Crop Diversity Provides Food Security
Over the past century, the UN Food and Agricultural Organization says, the diversity of cultivated crops has declined by 75 percent, with a third of the remaining diversity at risk of disappearing by 2050 as regional differences in diet and cultivation decrease.
The banana is the quintessential example of the importance of crop diversity. Though there are thousands of varieties of bananas, 99 percent of those grown for export are the variety Cavendish, which are able to withstand the rigors of global production and distribution better than other varieties. But this variety is getting hit by an untreatable fungus. Roughly 70 percent of nonexport banana varieties are vulnerable to this fungus as well, which poses a grave threat to the 400 million people who depend on bananas for basic sustenance.
To stave off this potential disaster, plant breeders are searching for varieties to replace the Cavendish. The likelihood of finding a disease-resistant variety increases with the number of varieties still in cultivation.
The same is true when searching for crop varieties that will be better able to withstand climate change—the best chance is in crop diversity.

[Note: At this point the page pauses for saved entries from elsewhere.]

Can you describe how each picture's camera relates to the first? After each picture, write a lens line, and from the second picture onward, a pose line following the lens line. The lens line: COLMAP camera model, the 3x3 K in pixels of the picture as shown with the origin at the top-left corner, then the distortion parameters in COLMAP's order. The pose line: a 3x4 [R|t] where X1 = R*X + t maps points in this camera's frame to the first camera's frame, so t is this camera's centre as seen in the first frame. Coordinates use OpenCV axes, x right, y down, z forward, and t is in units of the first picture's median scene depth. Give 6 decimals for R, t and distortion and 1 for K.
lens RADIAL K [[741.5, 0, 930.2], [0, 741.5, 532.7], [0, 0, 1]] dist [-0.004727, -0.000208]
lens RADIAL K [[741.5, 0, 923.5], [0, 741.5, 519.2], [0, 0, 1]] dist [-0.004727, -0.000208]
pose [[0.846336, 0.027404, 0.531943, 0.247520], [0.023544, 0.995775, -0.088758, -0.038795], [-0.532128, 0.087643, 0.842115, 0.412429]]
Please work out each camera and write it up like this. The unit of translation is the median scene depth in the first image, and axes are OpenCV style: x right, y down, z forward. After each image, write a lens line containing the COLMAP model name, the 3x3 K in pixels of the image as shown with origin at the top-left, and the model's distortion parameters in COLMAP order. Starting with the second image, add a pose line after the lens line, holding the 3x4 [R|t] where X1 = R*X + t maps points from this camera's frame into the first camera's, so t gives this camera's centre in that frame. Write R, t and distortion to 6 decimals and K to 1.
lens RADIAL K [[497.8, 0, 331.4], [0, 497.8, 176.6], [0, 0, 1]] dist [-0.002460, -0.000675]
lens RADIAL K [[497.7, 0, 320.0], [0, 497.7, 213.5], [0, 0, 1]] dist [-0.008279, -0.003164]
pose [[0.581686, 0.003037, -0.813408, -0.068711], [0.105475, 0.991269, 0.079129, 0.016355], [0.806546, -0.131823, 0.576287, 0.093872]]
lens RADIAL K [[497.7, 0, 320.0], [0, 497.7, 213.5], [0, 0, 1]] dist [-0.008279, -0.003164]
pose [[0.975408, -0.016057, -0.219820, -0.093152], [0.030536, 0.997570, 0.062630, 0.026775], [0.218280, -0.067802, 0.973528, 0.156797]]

For example, "evidence suggests that alternatives to GE [drought-tolerant corn]—classical breeding, improved farming practices, or crops naturally more drought-tolerant than corn, such as sorghum and millet—can produce better results, often at lower cost," reports the Union of Concerned Scientists in 2012.
Conventional crop breeders, relying on stored bean varieties, also identified 30 varieties of common beans that can withstand coming temperature increases and grow in conditions that will cause crop failure in other varieties.
In each of these cases, without an existing storehouse of seed—either in the field, being grown by farmers, or stored in seed banks—the options for finding and developing new varieties are limited.
It then becomes important to ask who controls this "bank" of seeds: farmers who work together in a bottom-up system, or corporations who control supply and distribution in a top-down way.
Seed Libraries Re-Democratize Seed Saving
The seed freedom movement and local seed libraries offer a counter narrative to the industrial, corporate model of seed distribution and control.
In the case of the Hudson Valley Seed Library, members paid an annual fee and agreed to grow the same variety of a plant for a season. They learned to identify desirable traits, performed crosses, and then saved the seed they grow. Members also received a discount on the heirloom varieties sold by the library, which in this case is a for-profit entity.
Other seed libraries have operated as nonprofits, and some are much larger in scale.
What unites all of them is that rather than going to a corporation for seed, participants share seeds in a peer-to-peer relationship similar to how cooperatives operate. The people who produce the seed are the ones who will later grow it themselves. It’s coproduction and coconsumption, in an interdependent way, based on free association rather than the linear producer-consumer relationship of corporate development and distribution of seed. With seed libraries the circularity of the agricultural process is maintained, whereas with the corporate model a break in the cycle exists.
Seed libraries and seed freedom are important components of a democratic system that is more likely to ensure food diversity, food security, and economic security, and be resilient to climate change.